Q: Many CTAs are continually testing and searching for new ways to improve their trading or for new trading approaches. Much of this research is based on back testing. Is back testing overrated? How much data are necessary in order to have confidence in the results?
Dennis: Back testing is essential. The key question is what time periods should be tested. You can take the point of view that you should use all available data. How would you know that 19th century wheat prices are less relevant than today's wheat prices?
I believe that was the right answer in 1983. Today, I find it hard to be agnostic on the questions of whether markets have changed and how they may have changed. The trends of the 1970s occurred in the absence of computer-generated, trend-following algorithms. The markets of the last ten years are distorted by the onslaught of the technical trader.
As a result, I back test only the last ten years. In the unlikely event markets are as good and undistorted as they were in the good old days, I'll be happy to make less than I might if I had used that early data in an optimization. The trade-off is that if markets continue their perversity, I'm way more likely to have captured a sound way to handle these more difficult markets because I'm fitted only to them.

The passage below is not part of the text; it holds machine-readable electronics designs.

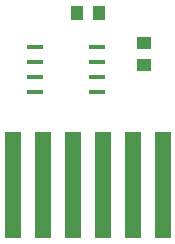
<source format=gbr>
G04 DipTrace 2.4.0.2*
%INTopPaste.gbr*%
%MOIN*%
%ADD27R,0.0518X0.0156*%
%ADD29R,0.0511X0.0432*%
%ADD31R,0.057X0.352*%
%ADD33R,0.0432X0.0511*%
%FSLAX44Y44*%
G04*
G70*
G90*
G75*
G01*
%LNTopPaste*%
%LPD*%
D33*
X375Y7625D3*
X-373D3*
D31*
X-2500Y1875D3*
X-1500D3*
X-500D3*
X500D3*
X1500D3*
X2500D3*
D29*
X1875Y6625D3*
Y5877D3*
D27*
X-1750Y6500D3*
Y6000D3*
Y5500D3*
Y5000D3*
X297D3*
Y5500D3*
Y6000D3*
Y6500D3*
M02*

</source>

Eckhardt: I know of no way to validate conjectures concerning technical trading without back testing; however, this procedure is fraught with peril--we all know horror stories. Having adequate amounts of data for reliable inferences is only one of many problems facing the technical analyst, but it is as crucial as any. Statisticians tend to consider that more than about 30 instances constitutes a large sample statistic. For futures price research this is a recipe for disaster. The underlying probability distributions in this subject are so exotic and pathologic that those subtle techniques that statisticians use to squeeze significance out of sparse data are all decidedly out of place.
To make even moderately reliable judgments about a kind of trade, you need something like 300 instances. This is a minimum figure. I don't feel comfortable acting on research results unless I have several thousand instances.
Q: When you back test particular trading strategies, do you attempt to optimize? If so, how many parameters can you comfortably optimize before falling prey to curve-fitting?
Dennis: There is no escaping a priori decision making in research. There may be no absolutes, but some ideas come close. For example, it would be very hard to justify favoring long positions over short. And no amount of data will validate trading certain markets larger than others (liquidity considerations aside). Research that starts with concepts is much more likely to avoid curve-fitting than blind number-crunching.
Eckhardt: I prefer the term "over fitting". This makes clear that you can under fit to data. Those CTAs who boast that they never optimize are doing precisely that--they are grossly under fitting. The topic of fitting raises profound theoretical and practical questions, but it boils down to this: you want to fit to reproducible features and not to accidental ones.
To derive an estimate of how much overall good versus bad fitting your optimization labors have produced, the technique statisticians call cross-validation is quite helpful. Of course, this will not tell you where good or bad features originate or how to alter the mixture favorably. For this, it is crucial to assess the quality of degrees of freedom, not only their sheer number. A degree of freedom that has uniformly graduated significance over a manifold of possibilities is better than one that is quirky or that vacillates in meaning for slightly dissimilar cases. It is also important how selective the influence of a degree of freedom is.
A preset profit objective, for instance, is a much more suspect degree of freedom than, say, a look back. The latter presumably impinges on every trade, whereas the influence of the former tends to be concentrated on a few highly profitable scenarios.
The philosophy of science teaches that all observation is theory-laden; there is simply no way to analyze data in a theoretically neutral manner. In fitting to historical data, theoretically unsound procedures can lead to radically invalid conclusions. This is probably why back testing has developed such a bad reputation.